In the review of past studies, researchers also found that pregnant women had concerns about the safety of the flu vaccine and tended to underestimate the risk that the virus posed to themselves and their fetus.

“The research is clear that healthcare providers are not providing advice to pregnant women about the importance and benefits of getting vaccinated,” Marie Tarrant told Reuters Health in an email. She worked on the study at Li Ka Shing Faculty of Medicine at the University of Hong Kong.

“In addition, they are not making influenza vaccine available to their pregnant clients,” she said. “By their silence, they are sending a message that influenza vaccine is actually not that important.”

One study found pregnant women were five times as likely to be hospitalized with the flu as other women, Tarrant said.

Flu vaccines given to pregnant women not only immunize them but protect their infants against the flu until they are six months old, the researchers write in the journal Vaccine.

The World Health Organization recently identified pregnant women as the highest priority group to receive seasonal flu vaccines. The U.S. Centers for Disease Control and Prevention recommends the vaccines for women who are pregnant during flu season.

Tarrant and her co-author Carol Yuet Sheung Yuen analyzed data from 45 studies to learn more about why pregnant women do or do not get flu shots.
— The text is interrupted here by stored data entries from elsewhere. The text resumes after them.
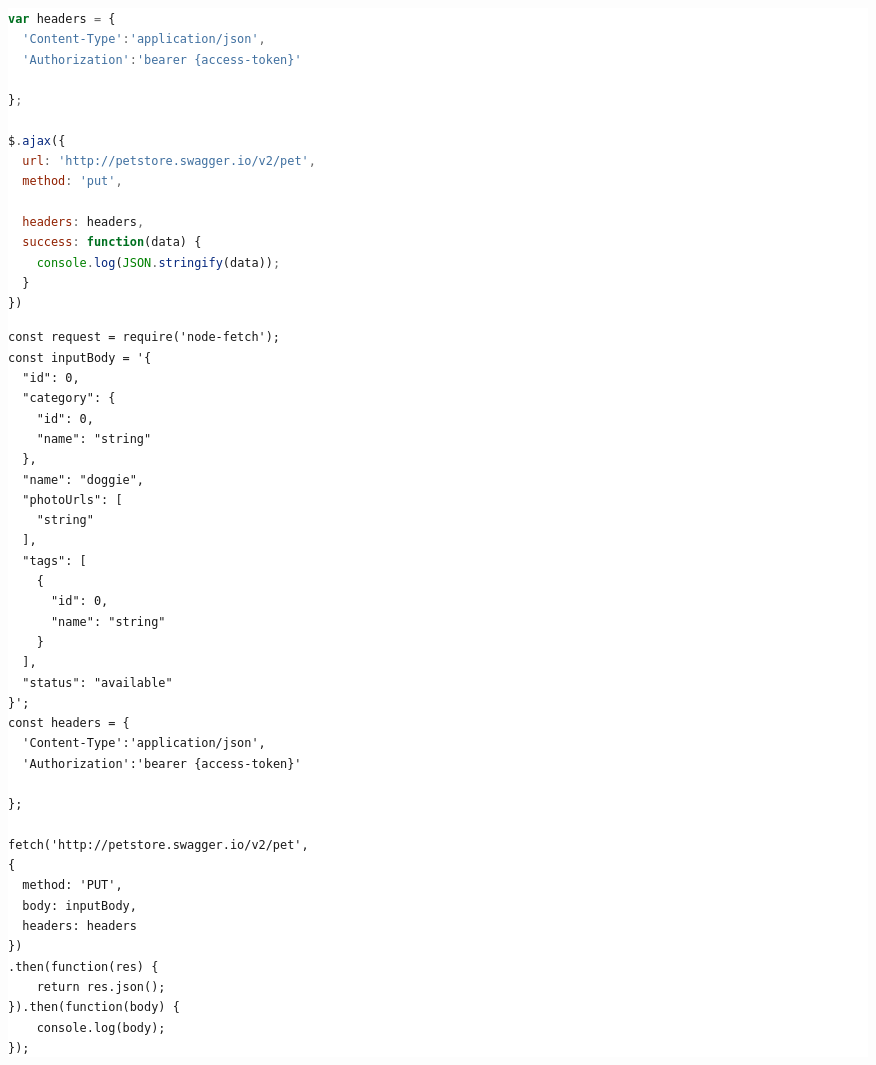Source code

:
 ```javascript
var headers = {
  'Content-Type':'application/json',
  'Authorization':'bearer {access-token}'

};

$.ajax({
  url: 'http://petstore.swagger.io/v2/pet',
  method: 'put',

  headers: headers,
  success: function(data) {
    console.log(JSON.stringify(data));
  }
})

```

```javascript--nodejs
const request = require('node-fetch');
const inputBody = '{
  "id": 0,
  "category": {
    "id": 0,
    "name": "string"
  },
  "name": "doggie",
  "photoUrls": [
    "string"
  ],
  "tags": [
    {
      "id": 0,
      "name": "string"
    }
  ],
  "status": "available"
}';
const headers = {
  'Content-Type':'application/json',
  'Authorization':'bearer {access-token}'

};

fetch('http://petstore.swagger.io/v2/pet',
{
  method: 'PUT',
  body: inputBody,
  headers: headers
})
.then(function(res) {
    return res.json();
}).then(function(body) {
    console.log(body);
});

```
The studies included women from the U.S., Canada, Australia, Hong Kong, India, Turkey and various European countries. Most of them found that fewer than 60 percent of pregnant women received flu shots, and one showed vaccination rates below two percent.

A recommendation from a healthcare provider was one of the most consistent predictors of getting a flu shot, the researchers found. Women whose providers recommended flu shots were between 20 and 100 times more likely to get vaccinated.
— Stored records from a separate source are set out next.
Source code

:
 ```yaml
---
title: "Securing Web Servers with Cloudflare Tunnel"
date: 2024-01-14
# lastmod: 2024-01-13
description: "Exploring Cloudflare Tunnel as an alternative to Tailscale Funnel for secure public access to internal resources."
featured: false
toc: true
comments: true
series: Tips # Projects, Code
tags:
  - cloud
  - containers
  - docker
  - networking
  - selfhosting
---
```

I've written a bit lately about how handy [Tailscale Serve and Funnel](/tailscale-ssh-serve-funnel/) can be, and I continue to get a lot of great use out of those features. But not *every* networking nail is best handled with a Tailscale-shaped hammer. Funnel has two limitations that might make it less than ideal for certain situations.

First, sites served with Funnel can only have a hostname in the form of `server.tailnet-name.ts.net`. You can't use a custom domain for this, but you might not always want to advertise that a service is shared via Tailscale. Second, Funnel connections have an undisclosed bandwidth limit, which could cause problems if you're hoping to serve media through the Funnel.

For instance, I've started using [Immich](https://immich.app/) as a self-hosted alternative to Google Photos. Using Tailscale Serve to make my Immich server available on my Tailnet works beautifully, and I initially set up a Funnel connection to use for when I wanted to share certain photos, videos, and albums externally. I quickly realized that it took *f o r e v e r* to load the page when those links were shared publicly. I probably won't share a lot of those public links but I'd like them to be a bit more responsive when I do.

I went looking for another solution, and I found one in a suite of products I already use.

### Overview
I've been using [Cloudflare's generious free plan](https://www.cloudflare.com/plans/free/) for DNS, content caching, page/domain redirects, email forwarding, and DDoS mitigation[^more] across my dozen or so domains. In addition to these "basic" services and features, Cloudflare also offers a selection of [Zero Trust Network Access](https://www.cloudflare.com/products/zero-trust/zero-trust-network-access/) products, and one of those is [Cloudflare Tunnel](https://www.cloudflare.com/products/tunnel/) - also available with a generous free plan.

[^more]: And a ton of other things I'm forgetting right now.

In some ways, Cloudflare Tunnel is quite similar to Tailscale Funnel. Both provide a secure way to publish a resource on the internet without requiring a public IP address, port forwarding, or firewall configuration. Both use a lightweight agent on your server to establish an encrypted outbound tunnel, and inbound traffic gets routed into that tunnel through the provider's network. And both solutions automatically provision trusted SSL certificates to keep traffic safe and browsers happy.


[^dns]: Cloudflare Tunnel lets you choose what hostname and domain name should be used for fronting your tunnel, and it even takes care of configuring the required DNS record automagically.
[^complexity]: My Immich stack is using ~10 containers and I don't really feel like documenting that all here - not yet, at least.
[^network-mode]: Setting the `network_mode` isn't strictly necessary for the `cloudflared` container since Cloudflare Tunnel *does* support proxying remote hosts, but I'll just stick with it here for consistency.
However, several studies found that providers offered negative advice about flu shots and in some cases, explicitly discouraged them.

The results were not surprising to Dr. Flor Munoz, a pediatrics and infectious disease researcher at Baylor College of Medicine in Houston, who was not involved in the current study.
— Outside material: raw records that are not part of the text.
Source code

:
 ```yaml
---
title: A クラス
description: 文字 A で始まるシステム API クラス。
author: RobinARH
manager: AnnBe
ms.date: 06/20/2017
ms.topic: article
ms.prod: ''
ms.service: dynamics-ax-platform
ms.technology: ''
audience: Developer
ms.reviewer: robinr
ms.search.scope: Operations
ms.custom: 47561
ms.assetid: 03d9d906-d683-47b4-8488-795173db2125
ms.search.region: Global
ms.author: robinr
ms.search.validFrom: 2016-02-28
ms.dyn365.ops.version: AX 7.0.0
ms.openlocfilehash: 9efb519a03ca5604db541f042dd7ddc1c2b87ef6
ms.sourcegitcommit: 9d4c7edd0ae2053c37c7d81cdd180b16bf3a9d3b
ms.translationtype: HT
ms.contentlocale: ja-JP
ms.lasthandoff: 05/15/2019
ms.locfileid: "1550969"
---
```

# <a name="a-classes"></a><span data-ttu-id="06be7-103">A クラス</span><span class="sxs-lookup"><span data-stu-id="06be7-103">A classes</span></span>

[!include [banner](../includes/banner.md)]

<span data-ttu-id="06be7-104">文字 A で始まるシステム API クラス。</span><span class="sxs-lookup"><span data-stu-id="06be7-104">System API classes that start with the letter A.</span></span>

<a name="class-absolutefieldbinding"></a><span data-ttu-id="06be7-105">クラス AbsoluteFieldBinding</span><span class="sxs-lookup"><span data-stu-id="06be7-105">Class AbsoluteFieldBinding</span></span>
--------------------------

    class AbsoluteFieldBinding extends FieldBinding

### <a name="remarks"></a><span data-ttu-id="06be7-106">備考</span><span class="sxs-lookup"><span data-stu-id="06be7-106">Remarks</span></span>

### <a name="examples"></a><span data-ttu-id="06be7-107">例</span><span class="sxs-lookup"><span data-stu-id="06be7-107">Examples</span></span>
“If doctors recommended the vaccine, people would take it,” she told Reuters Health. “This paper is asking providers to be more vocal in recommending the vaccine to pregnant women.”

The primary reason obstetricians cite for not advising pregnant women to get the vaccine, Munoz said, is that they do not stock it in their offices.

“They don’t carry it,” she said. “They see it as a burden, and they don’t think it’s worth it. For them to be able to get their return on investment is difficult, and that’s why they don’t do it.”

The new review also found that pregnant women often worried about vaccine safety and side effects. One study found that 45 percent of pregnant women perceived the vaccine as unsafe and nearly 80 percent believed it could cause birth defects.

Some pregnant women were particularly concerned that mercury, present in certain flu vaccines, could harm their unborn children, the authors write.

Multi-dose vials of the flu vaccine contain small amounts of thimerosal, a mercury-containing preservative that prevents bacterial growth. Single-dose vaccine vials do not contain the preservative and are frequently available for pregnant women, Tarrant said.

“The amount of thimerosal in influenza vaccines is very small, and it has been shown repeatedly that it is not harmful,” she said. “However, pregnant women may be more willing to accept the vaccine without thimerosal. So often that is provided.”